Jack suggested that maybe I could look at a site like Replacements.com to fill out the set, or maybe they would make a good gift for future Christmases. I checked it out and quickly discovered how special Pamela’s crystal was, and why she had received so few as wedding gifts. At over $200 per glass, my first instinct was to wrap them tightly back in the bubble wrap and put them in a dark cupboard where they wouldn’t be broken.
But that’s not what Pamela would have done. Pamela was the type of person that knew how to appreciate – and use – fine things. She didn’t choose expensive things because they were expensive, but she did enjoy a few beautiful things that made her heart sing, whatever the price. (Just ask Jack.)
She used these Lalique glasses with the bubbly, festive pattern etched into the stems on many occasions that I remember, because she was not a person to whom there was an “unspecial” occasion. Every dinner was a dinner party, and every meal offered something to toast.
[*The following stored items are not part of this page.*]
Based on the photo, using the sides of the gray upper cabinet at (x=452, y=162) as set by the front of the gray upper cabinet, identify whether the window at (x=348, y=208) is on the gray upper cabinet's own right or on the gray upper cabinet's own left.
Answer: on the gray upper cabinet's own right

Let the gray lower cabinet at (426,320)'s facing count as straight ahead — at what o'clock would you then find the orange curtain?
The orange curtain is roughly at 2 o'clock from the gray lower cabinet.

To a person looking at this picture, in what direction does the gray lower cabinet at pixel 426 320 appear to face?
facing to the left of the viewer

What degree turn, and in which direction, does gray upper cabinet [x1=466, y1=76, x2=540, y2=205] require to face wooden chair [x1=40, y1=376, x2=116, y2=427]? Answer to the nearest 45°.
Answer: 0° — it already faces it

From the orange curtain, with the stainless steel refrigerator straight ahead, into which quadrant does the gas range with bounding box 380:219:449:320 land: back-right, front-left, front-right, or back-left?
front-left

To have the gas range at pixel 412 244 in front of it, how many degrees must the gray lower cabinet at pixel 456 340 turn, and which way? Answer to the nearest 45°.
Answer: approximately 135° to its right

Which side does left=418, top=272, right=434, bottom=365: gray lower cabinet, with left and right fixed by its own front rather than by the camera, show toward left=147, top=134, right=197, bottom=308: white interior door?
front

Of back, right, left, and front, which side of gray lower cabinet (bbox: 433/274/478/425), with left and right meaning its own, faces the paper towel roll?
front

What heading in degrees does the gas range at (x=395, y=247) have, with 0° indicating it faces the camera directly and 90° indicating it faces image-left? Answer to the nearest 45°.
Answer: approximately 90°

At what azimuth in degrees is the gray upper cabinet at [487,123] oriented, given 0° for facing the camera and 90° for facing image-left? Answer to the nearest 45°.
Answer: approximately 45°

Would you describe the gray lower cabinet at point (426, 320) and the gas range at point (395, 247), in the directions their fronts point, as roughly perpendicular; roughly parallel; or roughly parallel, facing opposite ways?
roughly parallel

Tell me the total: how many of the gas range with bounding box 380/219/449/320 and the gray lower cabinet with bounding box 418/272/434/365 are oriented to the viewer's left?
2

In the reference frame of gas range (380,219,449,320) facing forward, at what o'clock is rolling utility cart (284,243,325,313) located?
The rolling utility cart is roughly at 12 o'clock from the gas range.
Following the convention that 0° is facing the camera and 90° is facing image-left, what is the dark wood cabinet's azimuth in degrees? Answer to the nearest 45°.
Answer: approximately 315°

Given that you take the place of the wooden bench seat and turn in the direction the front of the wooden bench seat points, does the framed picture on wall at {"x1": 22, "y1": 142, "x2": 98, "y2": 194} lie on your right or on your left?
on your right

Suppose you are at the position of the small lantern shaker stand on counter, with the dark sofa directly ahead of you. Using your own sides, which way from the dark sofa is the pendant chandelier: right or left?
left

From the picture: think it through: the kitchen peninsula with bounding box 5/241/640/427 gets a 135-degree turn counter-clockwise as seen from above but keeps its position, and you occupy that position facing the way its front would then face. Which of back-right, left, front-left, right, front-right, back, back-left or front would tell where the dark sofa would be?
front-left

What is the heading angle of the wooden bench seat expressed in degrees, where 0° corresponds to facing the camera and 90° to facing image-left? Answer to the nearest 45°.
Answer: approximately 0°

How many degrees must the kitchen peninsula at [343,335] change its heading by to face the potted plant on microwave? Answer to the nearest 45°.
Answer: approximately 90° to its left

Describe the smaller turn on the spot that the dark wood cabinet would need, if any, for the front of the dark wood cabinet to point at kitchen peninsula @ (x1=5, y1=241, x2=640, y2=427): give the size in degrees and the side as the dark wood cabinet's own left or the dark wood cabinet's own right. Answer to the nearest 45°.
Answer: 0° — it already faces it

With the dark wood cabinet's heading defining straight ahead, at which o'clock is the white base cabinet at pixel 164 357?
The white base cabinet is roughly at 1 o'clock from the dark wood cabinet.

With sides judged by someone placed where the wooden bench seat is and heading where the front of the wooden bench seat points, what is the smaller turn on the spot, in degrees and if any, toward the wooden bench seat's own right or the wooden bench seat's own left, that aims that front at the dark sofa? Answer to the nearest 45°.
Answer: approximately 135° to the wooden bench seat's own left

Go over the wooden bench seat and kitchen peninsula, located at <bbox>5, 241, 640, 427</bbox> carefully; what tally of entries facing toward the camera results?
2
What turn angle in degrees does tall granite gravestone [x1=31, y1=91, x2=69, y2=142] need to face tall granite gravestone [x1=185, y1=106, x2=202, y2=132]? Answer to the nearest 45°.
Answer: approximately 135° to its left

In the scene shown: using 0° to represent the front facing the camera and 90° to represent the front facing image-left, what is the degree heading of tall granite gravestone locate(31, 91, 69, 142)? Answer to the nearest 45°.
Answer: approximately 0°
I see celebration as a combination of two states of mind: gratitude and joy. Gratitude is the recognition that you’ve been given something special – perhaps something you didn’t deserve. And joy is the choice to let peace and happiness rule your heart rather than fear.
I work in an industry that is extremely unstable and very often driven by fear. Normal jobs last one to three months at a time, promises are broken, and rejection and success sometimes both hit you on the same day. “No’s” come often and “Yesses” – when they come – are drawn out and belabored, or packaged as mixed blessings. It’s hard to know when it’s okay to celebrate.
The Bible says that the enemy of our souls purposes to steal our joy. Stealing joy doesn’t always mean taking away joy you have. Often times we just don’t allow ourselves to feel that joy because of the “what ifs.” What if it isn’t real? What if it falls through? Sometimes joy is stolen by our own inflated expectations. We thought it was going to be huge, but it was only really big. And instead of celebrating really big, we’re disappointed with it. And there goes our joy.
Just last week, my husband and I were told “yes” on an opportunity that we were really excited about. It wasn’t locked in, no contracts were signed, but we decided we were going to celebrate anyway. In times past we would have waited, but we were determined not to let the opportunity pass. We took our kids out for a fun dinner and enjoyed the moment. The next day, the offer was in question, and after a week of anguishing over the outcome, the offer was rescinded.
But that didn’t change the fact that the dinner was really tasty, or that we laughed a lot with our kids. Those are memories that will last. I can’t allow the bad news to steal the joy of those moments away, or make me too fearful to create them. And when the right opportunity comes to replace the one we lost, we’ve upped the ante, so we’re really going to have to celebrate.
We’ll be even more grateful. We’ll be bursting with joy. We’ll celebrate by breaking out Pamela’s glasses for a toast. This year I will resolve to use them often.